- [What you will do]: Every entry is to be copied exactly as written, and the pictures are to be skipped.

- [Records supplied]:
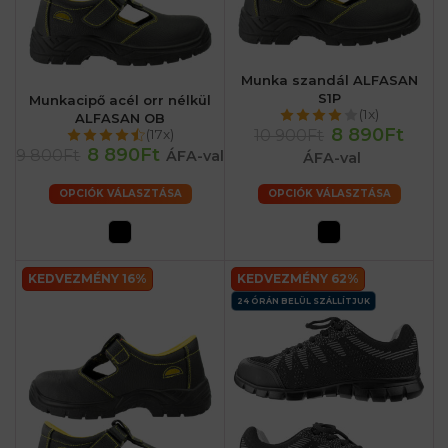
Munka szandál ALFASAN
S1P
Munkacipő acél orr nélkül
(1x)
ALFASAN OB
8 890Ft
10 900Ft
(17x)
8 890Ft
9 800Ft
ÁFA-val
ÁFA-val
OPCIÓK VÁLASZTÁSA
OPCIÓK VÁLASZTÁSA
KEDVEZMÉNY 16%
KEDVEZMÉNY 62%
24 ÓRÁN BELÜL SZÁLLÍTJUK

- [Answer box]:
Munka szandál ALFASAN
S1P
Munkacipő acél orr nélkül
(1x)
ALFASAN OB
8 890Ft
10 900Ft
(17x)
8 890Ft
9 800Ft
ÁFA-val
ÁFA-val
OPCIÓK VÁLASZTÁSA
OPCIÓK VÁLASZTÁSA
KEDVEZMÉNY 16%
KEDVEZMÉNY 62%
24 ÓRÁN BELÜL SZÁLLÍTJUK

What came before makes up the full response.